It's interesting to see such a wide variety of film types gather in one place. Two are pictured here: from the edgy British glamour of Oscar winner Tilda Swinton (who is president of the main jury here) to the Danish actress-filmmaker Rie Rasmussen, who's here with a French film in which she plays an Albanian. I was meant to see five films today, but one ran over (and had a Q&A), so I missed the fifth one. I did manage to get to the Panorama party though, celebrating 30 years of the strand which features a great variety of films. It was a long day, but there were some great films...
The Bone Man
dir Wolfgang Murnberger 09/Aut ****
This gritty dark comedy from Germany takes off and barely pauses for breath as a sardonic repo man goes off the grid in a remote country inn, where he starts to believe something nefarious is going on. Indeed, the people he meets there are deeply twisted, most notably the owner who grinds up chicken bones from his restaurant to send to the farm as feed - and you just know that bone grinder could have other uses. Throw in some blackmailing Russians and a missing man who might be hiding right under their noses, and the film keeps us thoroughly entertained - both laughing and quirming in our seats.
Kill Daddy Good Night
dir-scr Michael Glawogger 09/Aut ****
Twisty and complicated, this film weaves togethes several strands that take place from 1959 to the present, centring on a guy issues who creates a videogame to take out his anger against his politician father. But as he travels to New York to help a friend witha special project, he's thrown into a situation that's linked to atrocities against Lithuanian Jews during WWII. The film is jammed with big ideas, provocative themes and intriguing characters, all of whom keep us utterly glued, although the off-handed approach may alienate some viewers.
dir-scr Sally Potter 09/UK ****
Now this is a very difficult one: the whole movie is made up of to-camera interviews by some very big stars (Jude Law, Judi Dench, Dianne Wiest, Steve Buscemi, Eddie Izzard) as if they're talking to a young guy working on a school project backstage during a fashion show. Someone dies tragically during the show, and then the bodies start to pile up - but all off-screen, as we only see these characters' reactions to the events. Despite the starry cast, this is a resolutely uncommercial film that will drive most audiences mad, but it also has some extremely clever things to say about our YouTube culture, experiencing the world second-hand, and being guided by the emptiness of celebrity.

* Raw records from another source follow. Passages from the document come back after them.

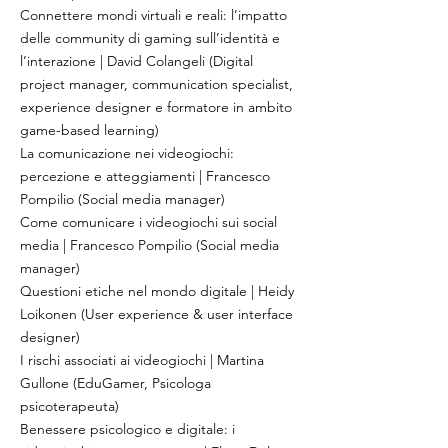
Connettere mondi virtuali e reali: l’impatto
delle community di gaming sull’identità e
l’interazione | David Colangeli (Digital
project manager, communication specialist,
experience designer e formatore in ambito
game-based learning)
La comunicazione nei videogiochi:
percezione e atteggiamenti | Francesco
Pompilio (Social media manager)
Come comunicare i videogiochi sui social
media | Francesco Pompilio (Social media
manager)
Questioni etiche nel mondo digitale | Heidy
Loikonen (User experience & user interface
designer)
I rischi associati ai videogiochi | Martina
Gullone (EduGamer, Psicologa
psicoterapeuta)
Benessere psicologico e digitale: i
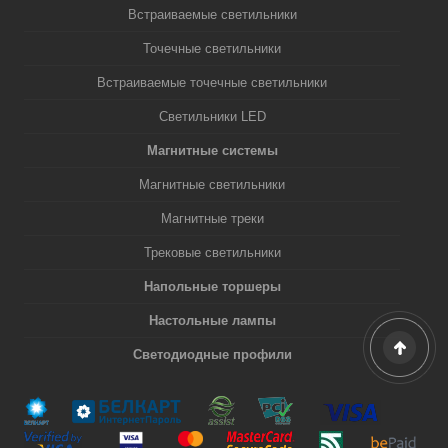
Встраиваемые светильники
Точечные светильники
Встраиваемые точечные светильники
Светильники LED
Магнитные системы
Магнитные светильники
Магнитные треки
Трековые светильники
Напольные торшеры
Настольные лампы
Светодиодные профили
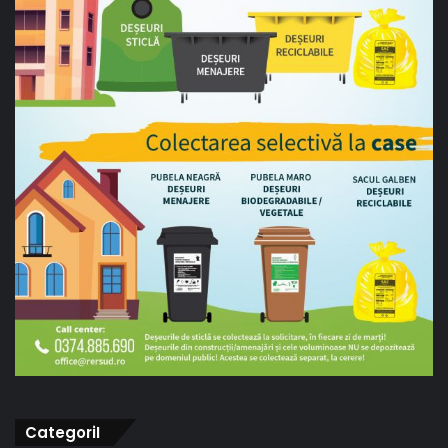
CategoriI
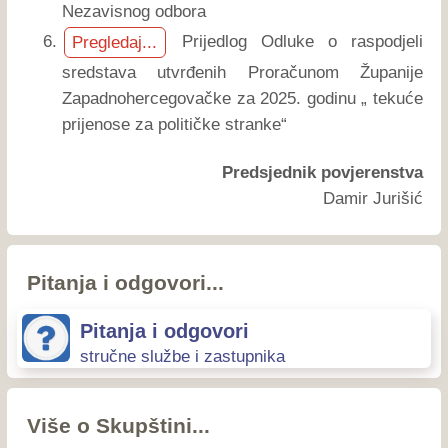
Nezavisnog odbora
Prijedlog Odluke o raspodjeli
Pregledaj...
sredstava utvrđenih Proračunom Županije
Zapadnohercegovačke za 2025. godinu „ tekuće
prijenose za političke stranke“
Predsjednik povjerenstva
Damir Jurišić
Pitanja i odgovori...
Pitanja i odgovori
stručne službe i zastupnika
Više o Skupštini...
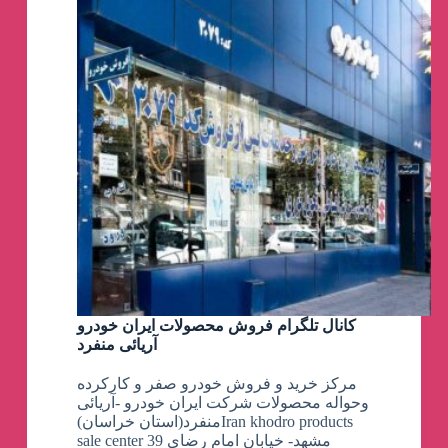
کانال تلگرام فروش محصولات ایران خودرو
آریائی منفرد
مرکز خرید و فروش خودرو صفر و کارکرده
وحواله محصولات شرکت ایران خودرو -آریائی
منفرد(استان خراسان)Iran khodro products
sale center مشهد- خیابان امام رضای 39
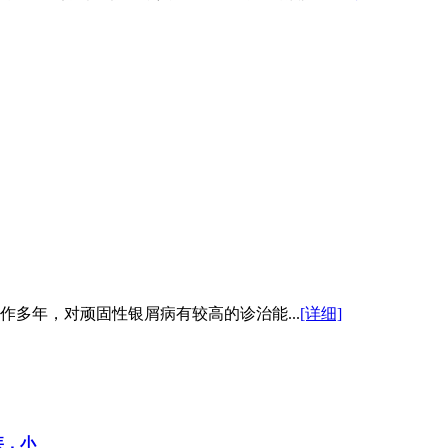
多年，对顽固性银屑病有较高的诊治能...
[详细]
疾，小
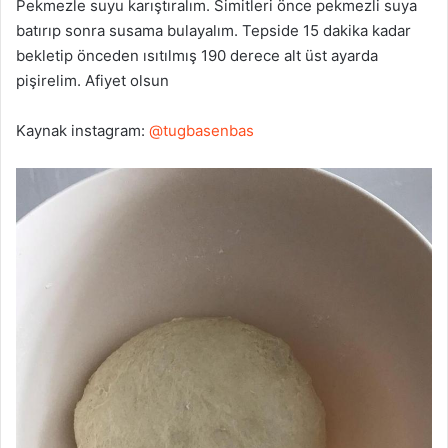
Pekmezle suyu karıştıralım. Simitleri önce pekmezli suya
batırıp sonra susama bulayalım. Tepside 15 dakika kadar
bekletip önceden ısıtılmış 190 derece alt üst ayarda
pişirelim. Afiyet olsun
Kaynak instagram:
@tugbasenbas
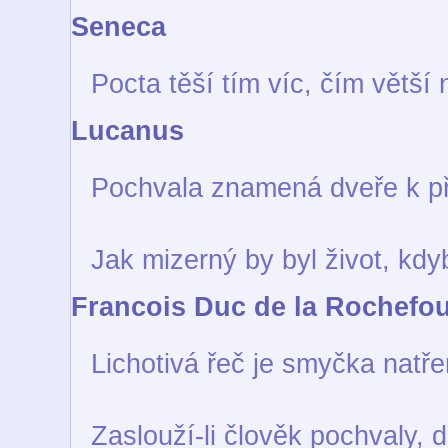
Seneca
Pocta těší tím víc, čím větš
Lucanus
Pochvala znamená dveře k př
Jak mizerný by byl život, kd
Francois Duc de la Rochefo
Lichotivá řeč je smyčka nat
Zaslouží-li člověk pochvaly, 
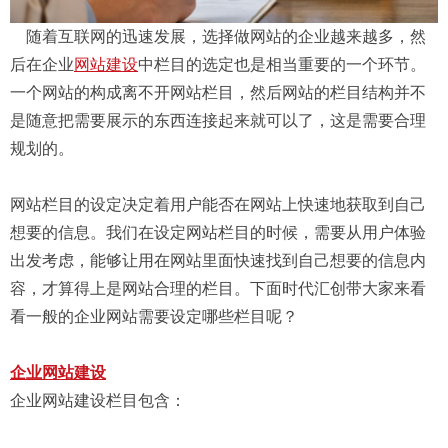
随着互联网的迅速发展，选择做网站的企业越来越多，然
后在企业
网站建设
中栏目的选定也是相当重要的一个环节。
一个网站的构成离不开网站栏目，然后网站的栏目结构并不
是随意把需要展示的东西连接起来就可以了，这是需要合理
规划的。
网站栏目的设定决定着用户能否在网站上快速地获取到自己
想要的信息。我们在设定网站栏目的时候，需要从用户体验
出发考虑，能够让用在网站里面快速找到自己想要的信息内
容，才算得上是网站合理的栏目。下面时代汇创带大家来看
看一般的企业网站需要设定哪些栏目呢？
企业网站建设
企业网站建设栏目包含：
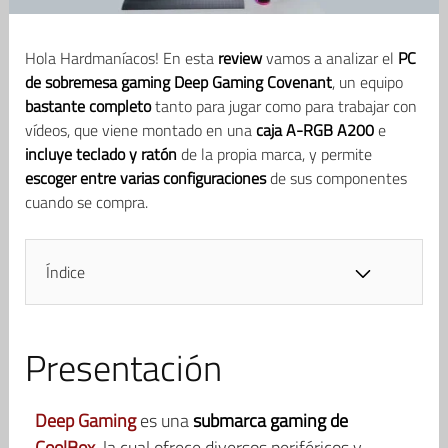
Hola Hardmaníacos! En esta
review
vamos a analizar el
PC
de sobremesa gaming Deep Gaming Covenant
, un equipo
bastante completo
tanto para jugar como para trabajar con
vídeos, que viene montado en una
caja
A-RGB A200
e
incluye teclado y ratón
de la propia marca, y permite
escoger entre varias configuraciones
de sus componentes
cuando se compra.
Índice
Presentación
Deep Gaming
es una
submarca gaming de
CoolBox
, la cual ofrece diversos periféricos y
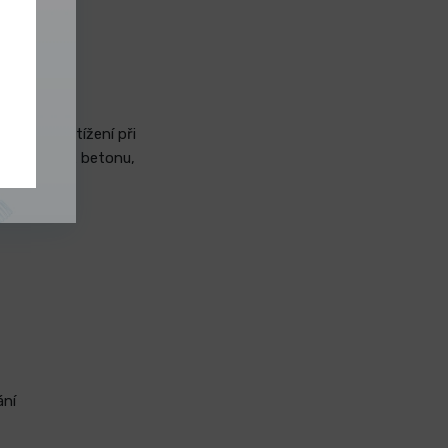
S
xtrémní zatížení při
utí o výstuž betonu,
ání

dir-scr Catherine Breillat 09/Fr ***
Taking her typically girl-power view and applying it to a fairy tale, Breillat creates a deeply undettling period tale about two sisters who are obsessed with the story about the resident of the nearby castle - and expecially the way his wives have all gone missing. When they get a chance to meet him, they play it as an audition, and sure enough, one is chosen as the next wife. But things don't go as expected - or maybe they do - as tables are turned and promises are broken. It's a tricky, difficult film to unpack, but there's some fascinating stuff inside. We were fortunate to have Breillat there to chat to us about why she told the story in this way after the screening. What a force of nature she is!